Information shown:
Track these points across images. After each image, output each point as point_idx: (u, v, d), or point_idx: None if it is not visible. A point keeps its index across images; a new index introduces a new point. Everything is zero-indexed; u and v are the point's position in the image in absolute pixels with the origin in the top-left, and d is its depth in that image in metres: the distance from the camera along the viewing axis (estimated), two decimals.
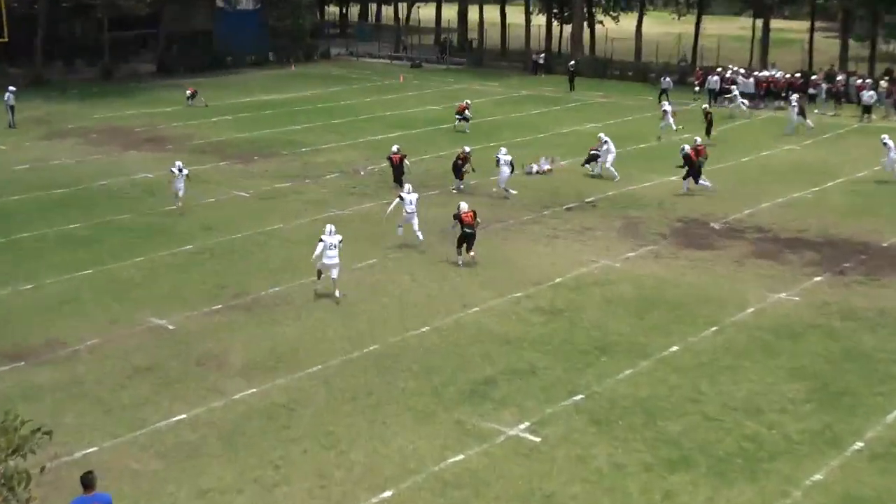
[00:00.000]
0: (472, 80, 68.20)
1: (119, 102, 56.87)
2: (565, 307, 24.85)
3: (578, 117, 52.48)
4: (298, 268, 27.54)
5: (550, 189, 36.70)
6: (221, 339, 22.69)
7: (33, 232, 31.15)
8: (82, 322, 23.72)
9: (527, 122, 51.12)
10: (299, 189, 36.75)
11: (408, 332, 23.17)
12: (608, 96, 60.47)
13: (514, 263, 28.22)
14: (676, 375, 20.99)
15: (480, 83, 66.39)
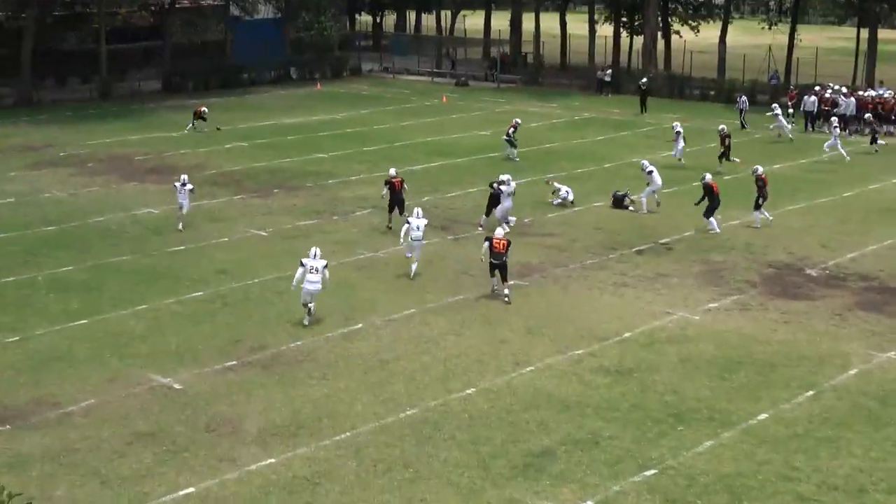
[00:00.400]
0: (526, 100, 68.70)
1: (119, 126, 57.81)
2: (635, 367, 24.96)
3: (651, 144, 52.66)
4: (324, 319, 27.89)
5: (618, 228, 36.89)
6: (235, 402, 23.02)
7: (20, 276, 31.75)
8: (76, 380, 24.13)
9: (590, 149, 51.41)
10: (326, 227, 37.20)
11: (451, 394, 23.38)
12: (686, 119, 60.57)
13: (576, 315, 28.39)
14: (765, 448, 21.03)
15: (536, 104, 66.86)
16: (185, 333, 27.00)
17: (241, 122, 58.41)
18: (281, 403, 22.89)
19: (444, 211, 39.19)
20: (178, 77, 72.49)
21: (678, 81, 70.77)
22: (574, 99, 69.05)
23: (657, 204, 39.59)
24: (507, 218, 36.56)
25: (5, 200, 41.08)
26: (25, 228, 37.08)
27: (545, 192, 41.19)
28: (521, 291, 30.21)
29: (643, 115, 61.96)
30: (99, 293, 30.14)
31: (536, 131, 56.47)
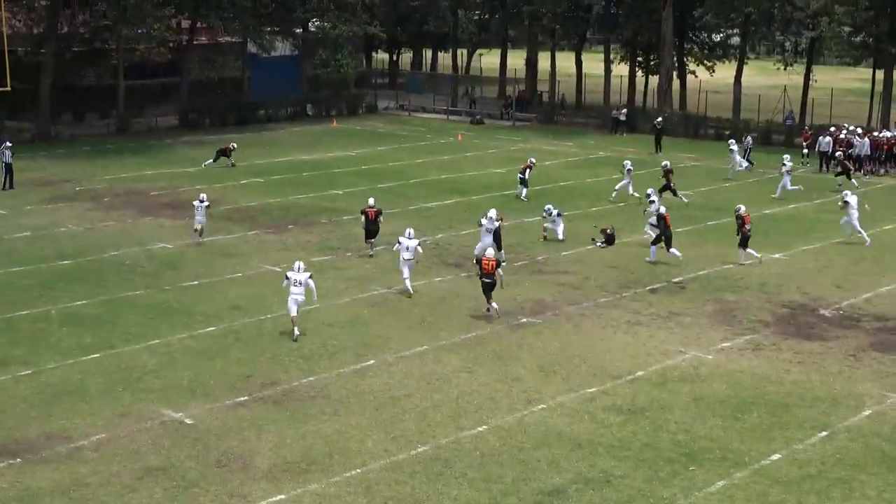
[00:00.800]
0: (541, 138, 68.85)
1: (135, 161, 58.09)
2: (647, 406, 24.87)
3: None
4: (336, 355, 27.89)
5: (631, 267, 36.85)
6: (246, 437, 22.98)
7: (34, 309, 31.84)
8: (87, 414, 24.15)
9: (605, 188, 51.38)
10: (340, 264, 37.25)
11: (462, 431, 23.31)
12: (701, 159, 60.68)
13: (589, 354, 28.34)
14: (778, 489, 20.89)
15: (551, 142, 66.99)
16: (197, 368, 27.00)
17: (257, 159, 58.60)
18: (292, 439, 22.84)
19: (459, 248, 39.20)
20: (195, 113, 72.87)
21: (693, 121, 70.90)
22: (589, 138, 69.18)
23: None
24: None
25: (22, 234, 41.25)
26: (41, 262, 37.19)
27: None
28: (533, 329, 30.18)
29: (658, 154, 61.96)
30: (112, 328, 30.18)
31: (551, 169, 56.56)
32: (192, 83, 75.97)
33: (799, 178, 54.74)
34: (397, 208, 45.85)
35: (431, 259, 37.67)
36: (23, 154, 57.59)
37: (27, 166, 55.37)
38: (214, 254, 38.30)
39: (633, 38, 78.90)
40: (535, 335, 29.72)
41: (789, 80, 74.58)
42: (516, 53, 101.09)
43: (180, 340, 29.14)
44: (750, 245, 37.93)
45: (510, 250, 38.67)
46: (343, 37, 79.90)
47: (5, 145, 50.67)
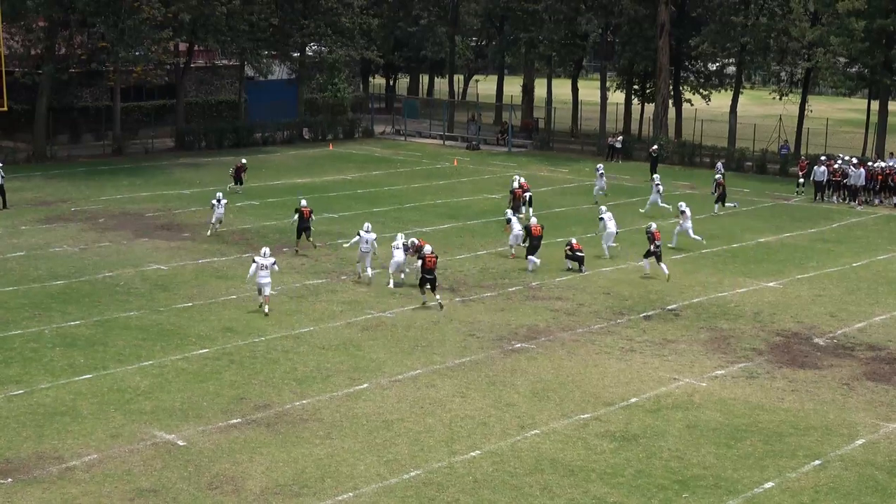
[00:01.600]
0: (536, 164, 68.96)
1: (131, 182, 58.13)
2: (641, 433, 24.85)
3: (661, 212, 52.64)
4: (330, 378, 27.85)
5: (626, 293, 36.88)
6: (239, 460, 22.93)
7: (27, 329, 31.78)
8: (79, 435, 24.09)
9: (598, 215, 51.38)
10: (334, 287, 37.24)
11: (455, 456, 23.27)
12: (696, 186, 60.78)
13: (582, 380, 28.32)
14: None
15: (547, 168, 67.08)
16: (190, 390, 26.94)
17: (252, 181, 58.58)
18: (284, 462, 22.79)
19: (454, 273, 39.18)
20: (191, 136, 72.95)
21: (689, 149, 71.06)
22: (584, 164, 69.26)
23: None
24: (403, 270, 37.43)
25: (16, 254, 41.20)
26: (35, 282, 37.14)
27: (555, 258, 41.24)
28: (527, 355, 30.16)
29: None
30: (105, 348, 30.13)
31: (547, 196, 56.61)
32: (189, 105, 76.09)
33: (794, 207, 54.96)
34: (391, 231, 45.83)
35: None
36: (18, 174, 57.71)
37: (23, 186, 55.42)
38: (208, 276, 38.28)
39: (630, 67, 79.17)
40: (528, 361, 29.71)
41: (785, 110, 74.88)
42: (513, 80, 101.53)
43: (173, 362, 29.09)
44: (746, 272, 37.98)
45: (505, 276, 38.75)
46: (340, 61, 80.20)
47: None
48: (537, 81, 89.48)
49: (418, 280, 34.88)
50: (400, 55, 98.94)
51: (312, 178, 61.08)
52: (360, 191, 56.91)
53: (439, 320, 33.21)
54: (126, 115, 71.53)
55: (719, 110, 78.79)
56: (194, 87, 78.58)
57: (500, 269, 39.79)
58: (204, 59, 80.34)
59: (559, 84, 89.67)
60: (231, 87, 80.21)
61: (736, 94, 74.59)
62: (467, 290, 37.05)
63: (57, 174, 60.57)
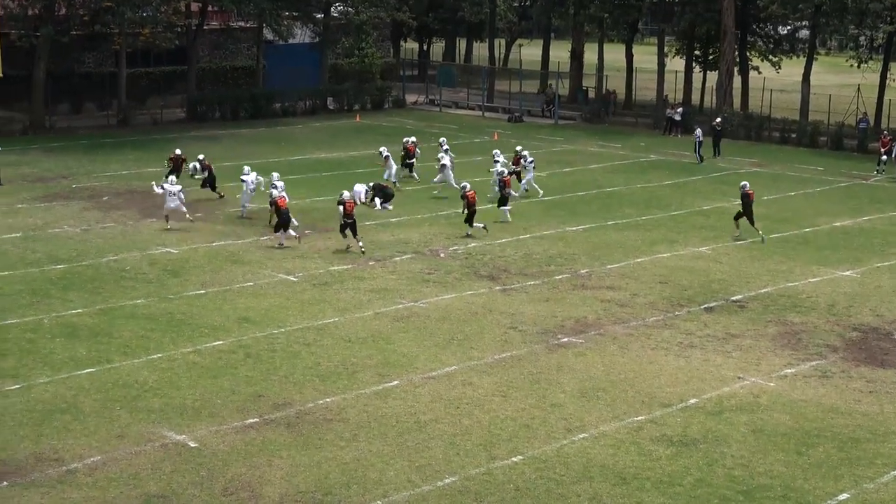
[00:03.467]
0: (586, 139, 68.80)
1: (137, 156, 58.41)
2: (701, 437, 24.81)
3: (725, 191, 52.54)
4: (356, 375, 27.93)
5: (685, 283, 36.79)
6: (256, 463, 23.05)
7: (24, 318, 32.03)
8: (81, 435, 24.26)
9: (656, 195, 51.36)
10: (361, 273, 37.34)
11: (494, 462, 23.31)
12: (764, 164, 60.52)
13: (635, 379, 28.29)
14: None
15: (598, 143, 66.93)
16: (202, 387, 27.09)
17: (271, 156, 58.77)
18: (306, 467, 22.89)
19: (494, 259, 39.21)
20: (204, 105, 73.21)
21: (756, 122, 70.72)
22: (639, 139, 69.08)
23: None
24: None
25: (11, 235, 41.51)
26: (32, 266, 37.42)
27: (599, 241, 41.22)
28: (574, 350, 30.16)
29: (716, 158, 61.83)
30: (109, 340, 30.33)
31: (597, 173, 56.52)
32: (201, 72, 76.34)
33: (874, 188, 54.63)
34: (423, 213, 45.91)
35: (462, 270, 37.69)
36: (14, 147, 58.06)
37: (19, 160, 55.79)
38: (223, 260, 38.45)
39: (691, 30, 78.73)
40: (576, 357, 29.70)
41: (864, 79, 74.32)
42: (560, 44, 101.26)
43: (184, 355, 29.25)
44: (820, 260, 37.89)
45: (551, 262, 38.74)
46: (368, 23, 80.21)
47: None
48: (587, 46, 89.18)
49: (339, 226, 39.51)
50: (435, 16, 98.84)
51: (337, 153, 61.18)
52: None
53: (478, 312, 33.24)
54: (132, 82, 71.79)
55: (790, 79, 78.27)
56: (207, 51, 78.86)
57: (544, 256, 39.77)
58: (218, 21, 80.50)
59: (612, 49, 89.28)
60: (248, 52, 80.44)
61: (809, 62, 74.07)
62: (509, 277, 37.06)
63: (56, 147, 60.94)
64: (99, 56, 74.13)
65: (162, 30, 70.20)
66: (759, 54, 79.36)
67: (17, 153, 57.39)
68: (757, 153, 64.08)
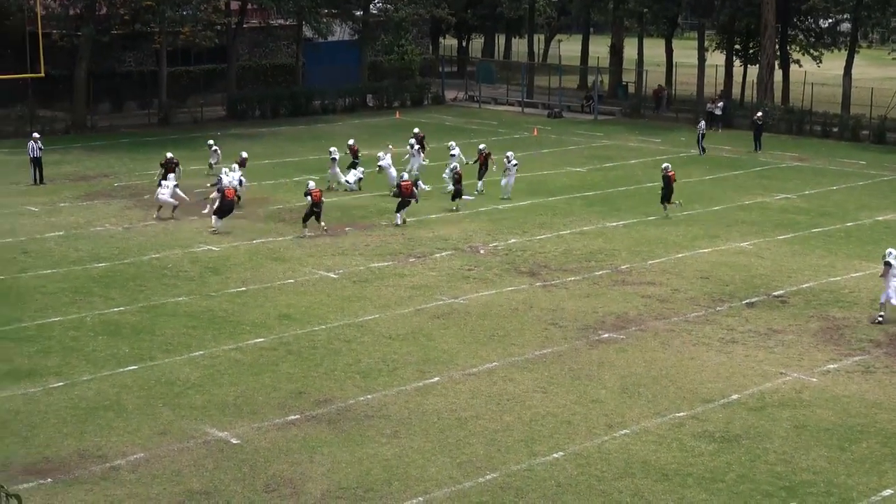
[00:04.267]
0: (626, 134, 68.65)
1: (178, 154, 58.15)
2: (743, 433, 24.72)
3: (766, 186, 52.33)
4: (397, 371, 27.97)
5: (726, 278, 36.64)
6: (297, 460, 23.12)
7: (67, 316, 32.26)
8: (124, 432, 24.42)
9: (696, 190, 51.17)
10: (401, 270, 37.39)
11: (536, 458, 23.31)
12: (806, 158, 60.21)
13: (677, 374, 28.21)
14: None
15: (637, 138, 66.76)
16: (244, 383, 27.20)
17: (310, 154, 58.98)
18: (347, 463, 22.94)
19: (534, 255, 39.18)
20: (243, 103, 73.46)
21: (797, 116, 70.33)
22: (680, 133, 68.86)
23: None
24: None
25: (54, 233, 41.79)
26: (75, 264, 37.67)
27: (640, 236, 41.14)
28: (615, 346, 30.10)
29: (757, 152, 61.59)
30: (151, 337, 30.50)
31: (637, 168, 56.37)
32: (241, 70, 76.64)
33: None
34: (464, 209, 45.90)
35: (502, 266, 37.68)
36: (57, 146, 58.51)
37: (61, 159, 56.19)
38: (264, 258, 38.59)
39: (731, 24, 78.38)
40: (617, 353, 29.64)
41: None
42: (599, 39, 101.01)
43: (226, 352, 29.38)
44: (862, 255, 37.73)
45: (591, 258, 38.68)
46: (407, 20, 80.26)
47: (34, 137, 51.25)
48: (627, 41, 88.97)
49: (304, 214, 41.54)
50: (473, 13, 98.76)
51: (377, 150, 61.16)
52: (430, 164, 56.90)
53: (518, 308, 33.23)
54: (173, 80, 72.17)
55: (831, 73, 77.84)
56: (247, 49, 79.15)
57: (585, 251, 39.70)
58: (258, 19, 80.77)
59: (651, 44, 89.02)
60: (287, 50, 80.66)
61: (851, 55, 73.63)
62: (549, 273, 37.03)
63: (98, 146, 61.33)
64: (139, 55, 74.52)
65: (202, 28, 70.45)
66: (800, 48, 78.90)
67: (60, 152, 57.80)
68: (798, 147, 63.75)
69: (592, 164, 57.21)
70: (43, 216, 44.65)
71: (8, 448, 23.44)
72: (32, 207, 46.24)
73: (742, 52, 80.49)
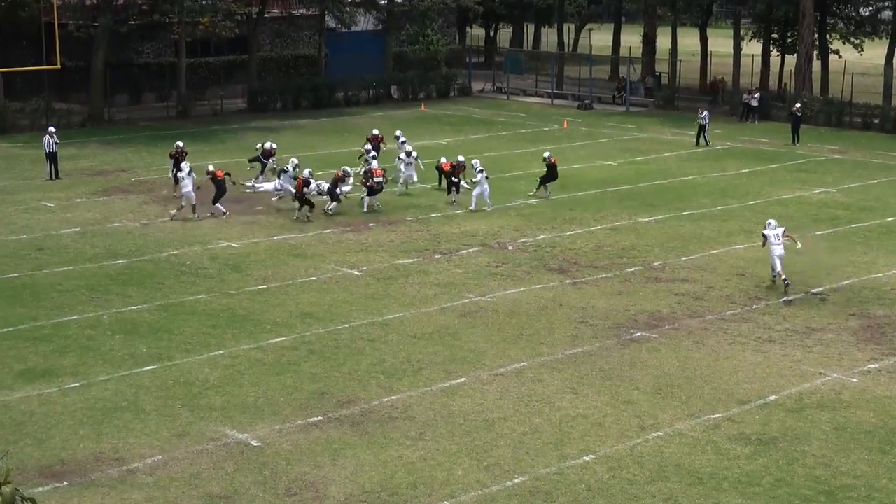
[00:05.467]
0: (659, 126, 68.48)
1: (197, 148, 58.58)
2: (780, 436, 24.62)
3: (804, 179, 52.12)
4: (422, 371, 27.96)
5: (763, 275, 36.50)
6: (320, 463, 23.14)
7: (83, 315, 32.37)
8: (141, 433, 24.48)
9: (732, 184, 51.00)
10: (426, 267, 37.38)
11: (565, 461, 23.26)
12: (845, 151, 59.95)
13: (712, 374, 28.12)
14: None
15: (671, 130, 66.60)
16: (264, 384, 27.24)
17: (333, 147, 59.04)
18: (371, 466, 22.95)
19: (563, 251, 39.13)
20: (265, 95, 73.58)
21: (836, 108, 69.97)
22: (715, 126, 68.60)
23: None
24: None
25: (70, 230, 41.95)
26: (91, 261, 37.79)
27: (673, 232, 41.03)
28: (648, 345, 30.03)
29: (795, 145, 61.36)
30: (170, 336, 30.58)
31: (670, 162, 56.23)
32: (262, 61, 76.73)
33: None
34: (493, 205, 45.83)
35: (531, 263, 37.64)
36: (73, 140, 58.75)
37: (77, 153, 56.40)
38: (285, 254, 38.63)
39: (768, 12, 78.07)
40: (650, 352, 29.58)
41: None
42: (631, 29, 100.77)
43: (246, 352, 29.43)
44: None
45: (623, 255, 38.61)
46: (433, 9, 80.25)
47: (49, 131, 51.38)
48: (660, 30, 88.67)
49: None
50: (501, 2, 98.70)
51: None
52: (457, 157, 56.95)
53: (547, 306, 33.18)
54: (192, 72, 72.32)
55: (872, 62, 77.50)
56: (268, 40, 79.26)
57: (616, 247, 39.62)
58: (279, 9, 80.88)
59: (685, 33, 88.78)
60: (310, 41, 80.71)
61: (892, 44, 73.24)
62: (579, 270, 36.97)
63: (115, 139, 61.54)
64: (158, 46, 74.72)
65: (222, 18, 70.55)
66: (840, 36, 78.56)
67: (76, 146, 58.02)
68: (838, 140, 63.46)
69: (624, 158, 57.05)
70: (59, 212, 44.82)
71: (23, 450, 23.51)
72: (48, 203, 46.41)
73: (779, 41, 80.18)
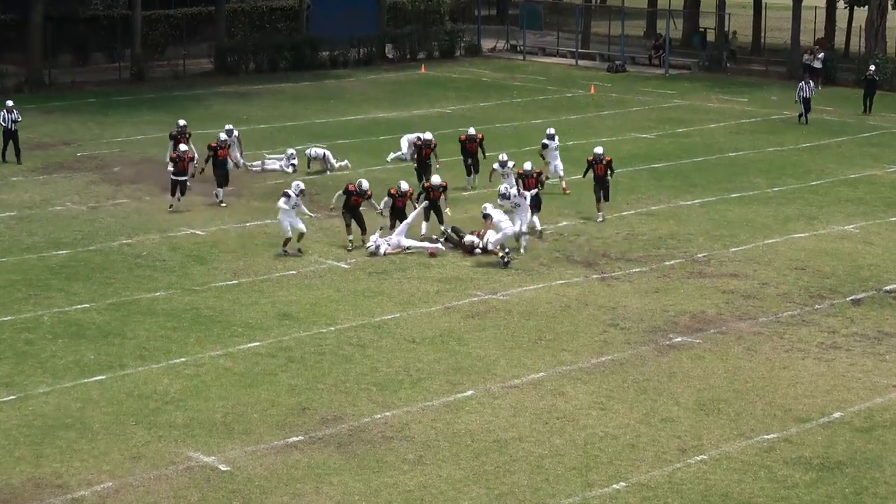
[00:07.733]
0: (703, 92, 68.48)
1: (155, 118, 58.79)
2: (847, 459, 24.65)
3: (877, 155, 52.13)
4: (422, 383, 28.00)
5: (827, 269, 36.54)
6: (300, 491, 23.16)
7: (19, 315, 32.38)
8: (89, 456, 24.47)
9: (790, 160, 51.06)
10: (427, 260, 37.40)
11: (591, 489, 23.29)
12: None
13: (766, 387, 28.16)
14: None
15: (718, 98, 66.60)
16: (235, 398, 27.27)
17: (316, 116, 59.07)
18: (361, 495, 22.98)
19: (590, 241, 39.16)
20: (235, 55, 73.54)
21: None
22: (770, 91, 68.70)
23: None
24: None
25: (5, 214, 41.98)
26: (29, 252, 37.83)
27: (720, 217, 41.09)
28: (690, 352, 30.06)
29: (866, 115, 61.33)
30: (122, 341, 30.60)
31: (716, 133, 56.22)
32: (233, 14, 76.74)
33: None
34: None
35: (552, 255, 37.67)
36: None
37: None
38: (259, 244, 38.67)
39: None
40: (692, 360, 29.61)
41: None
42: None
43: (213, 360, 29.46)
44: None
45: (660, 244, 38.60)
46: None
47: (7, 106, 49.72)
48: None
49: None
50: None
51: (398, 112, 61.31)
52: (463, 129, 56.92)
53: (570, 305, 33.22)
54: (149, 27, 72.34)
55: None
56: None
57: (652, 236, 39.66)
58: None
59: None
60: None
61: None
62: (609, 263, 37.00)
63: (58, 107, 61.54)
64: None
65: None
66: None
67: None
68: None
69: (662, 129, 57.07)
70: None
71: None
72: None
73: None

What you need to do: Starting at the line that contains "12: (608, 96, 60.47)" and ending at the line that contains "29: (643, 115, 61.96)", transcribe the material above exactly, excluding pictures.

Worked solution:
12: (608, 96, 60.47)
13: (514, 263, 28.22)
14: (676, 375, 20.99)
15: (480, 83, 66.39)
[00:00.400]
0: (526, 100, 68.70)
1: (119, 126, 57.81)
2: (635, 367, 24.96)
3: (651, 144, 52.66)
4: (324, 319, 27.89)
5: (618, 228, 36.89)
6: (235, 402, 23.02)
7: (20, 276, 31.75)
8: (76, 380, 24.13)
9: (590, 149, 51.41)
10: (326, 227, 37.20)
11: (451, 394, 23.38)
12: (686, 119, 60.57)
13: (576, 315, 28.39)
14: (765, 448, 21.03)
15: (536, 104, 66.86)
16: (185, 333, 27.00)
17: (241, 122, 58.41)
18: (281, 403, 22.89)
19: (444, 211, 39.19)
20: (178, 77, 72.49)
21: (678, 81, 70.77)
22: (574, 99, 69.05)
23: (657, 204, 39.59)
24: (507, 218, 36.56)
25: (5, 200, 41.08)
26: (25, 228, 37.08)
27: (545, 192, 41.19)
28: (521, 291, 30.21)
29: (643, 115, 61.96)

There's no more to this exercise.